Pero lo que no admitimos en esta visión de madurez y aprendizaje es cómo nos sentimos amenazados por aquellos cuyas gracias o virtudes exceden a las nuestras. Lo que no admitimos es nuestra propia celosía. Lo que no admitimos es nuestro propio resentimiento. Lo que no admitimos y nunca admitiremos es cómo nuestra necesidad de derribar de un tajo a alguien es signo infalible de nuestros propios celos y mala auto-imagen. Y lo que nos ayuda en nuestra negativa es esto: el cinismo y el juicio frío contribuyen a un perfecto camuflaje; no necesitamos admirar, porque somos suficientemente brillantes para  ver que, de hecho, no hay nada que admirar.

Ese, demasiado frecuentemente, es nuestro sofisticado y penoso estado. No podemos por más tiempo admirar verdaderamente a nadie. No podemos por más tiempo alabar a nadie. No podemos por más tiempo mirar el mundo con elogio o admiración. Más bien, nuestra mirada está perennemente agriada por el resentimiento, el cinismo, el juicio y los celos.

Podemos examinarnos a nosotros mismos en esto: Robert Moore desafía con frecuencia a su audiencia a hacerse esta pregunta: ¿Cuándo fue la última vez que te acercaste a una persona y le dijiste, especialmente a una más joven o cuyos talentos empequeñecen los tuyos, que tú la admiras, que tú admiras lo que hace, que sus dones enriquecen tu vida y que tú estás feliz de que su senda haya cruzado la tuya? ¿Cuándo fue la última vez que diste a alguien un saludo verdaderamente cordial? O, para volver a la pregunta: ¿Cuándo fue la última vez que alguien, especialmente alguno que sea amenazado por tus talentos, te dio una sincera felicitación?
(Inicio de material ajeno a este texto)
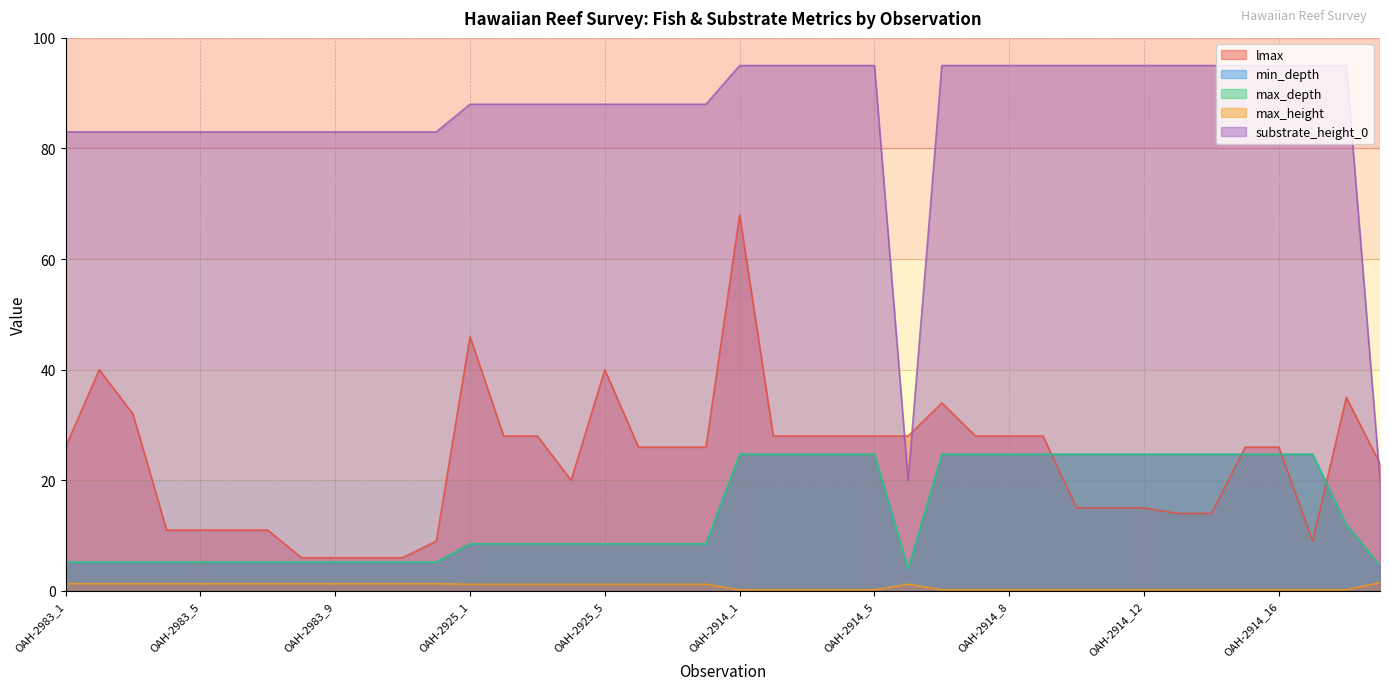

What is the lowest value of the substrate_height_0 series?

20.0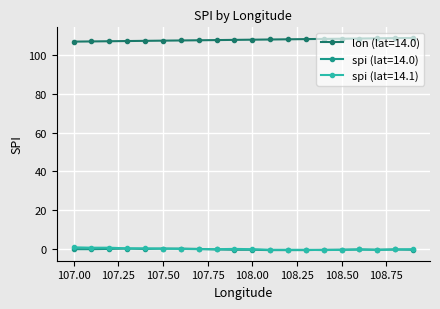

Does the chart have visible grid lines?

Yes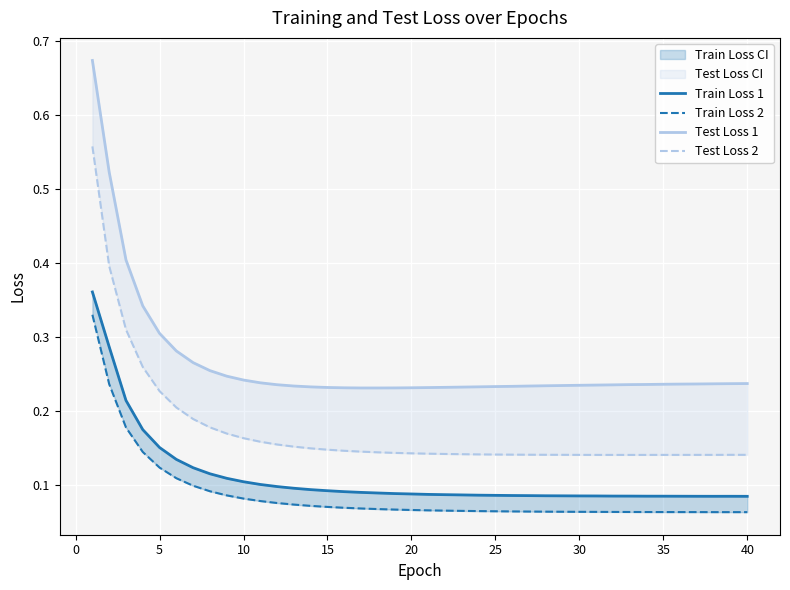

What is the value of the Train Loss 1 point at the 17th from the left?

0.1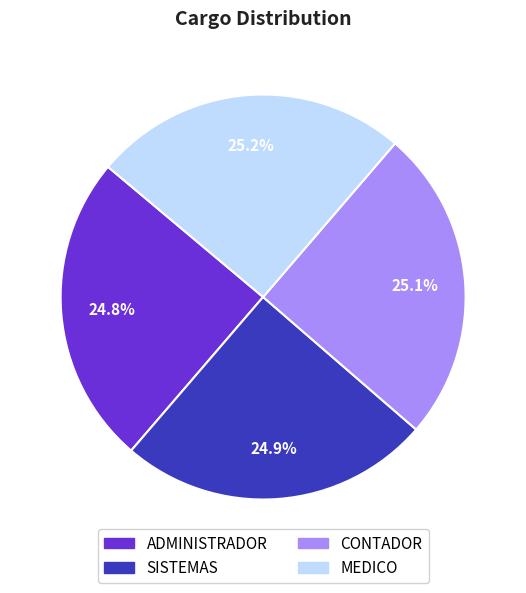

What percentage is NOT represented by SISTEMAS?

75.1%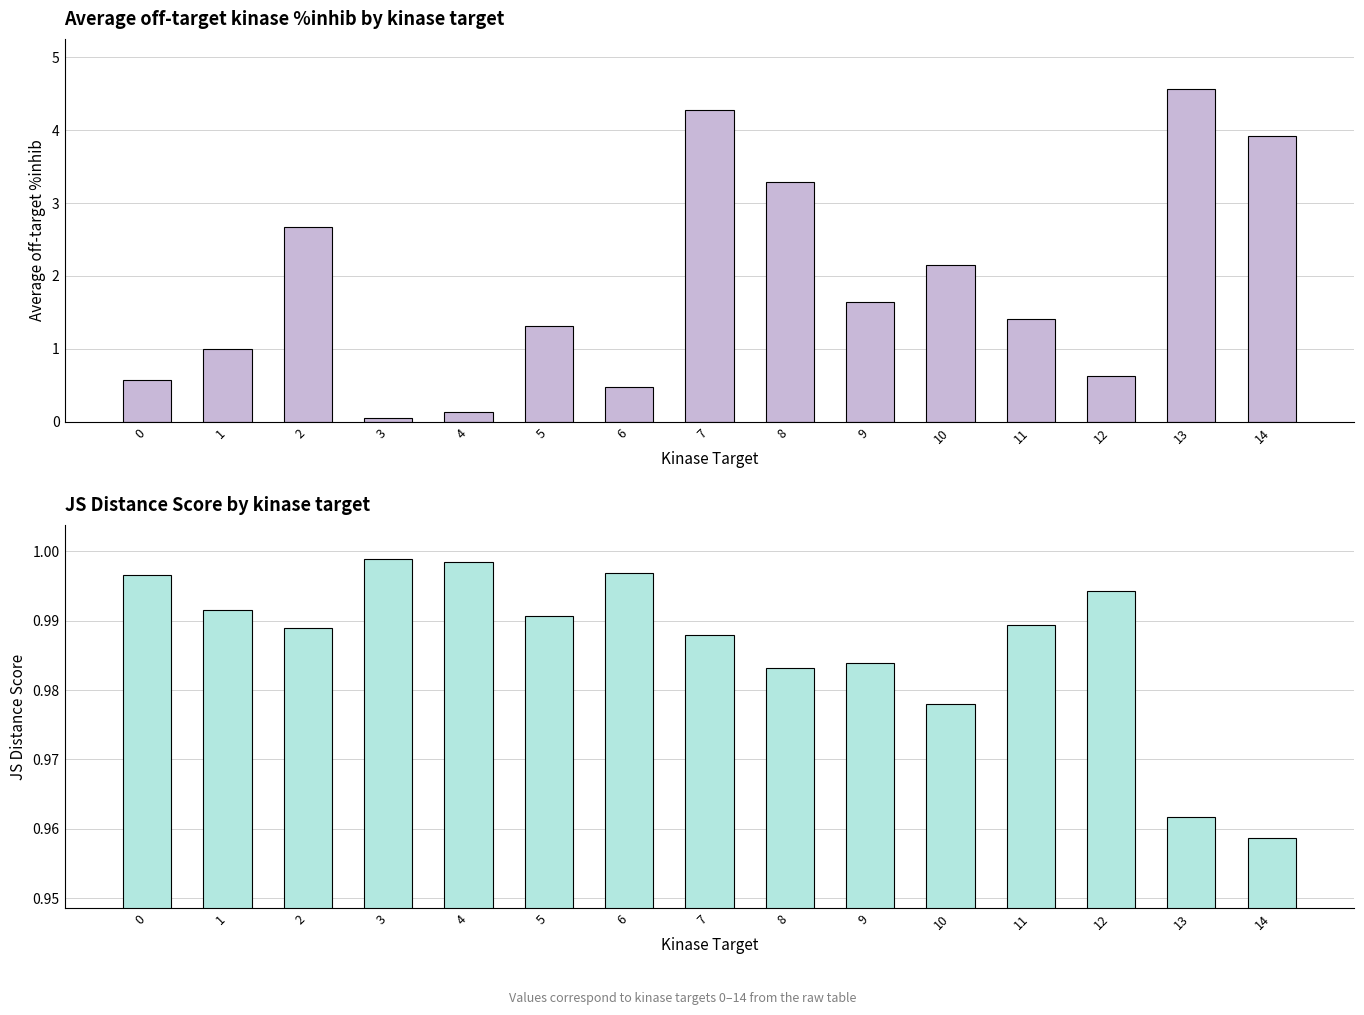

What is the sum of all Average off-target kinase %inhib values?

28.1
No nos felicitamos unos a otros con facilidad ni con frecuencia, y esto traiciona secretos celos. Esto también revela una genuina falta moral en nuestras vidas. Tomás de Aquino afirmó una vez que privar de una felicitación a alguien que la merece es un pecado porque estamos quitándole algo del alimento que necesita para vivir. No admirar, no alabar, no felicitar no es un signo de sofisticación, sino un signo de inmadurez moral e inseguridad personal. Es también una de las más profundas razones por las que nos llenamos tan frecuentemente de amargos sentimientos de resentimiento e infelicidad.

¿Por qué nos sentimos tan frecuentemente amargados y resentidos? Nos  llenamos de resentimiento por muchas razones, aunque no la menor, porque hemos perdido las virtudes de la admiración y la alabanza.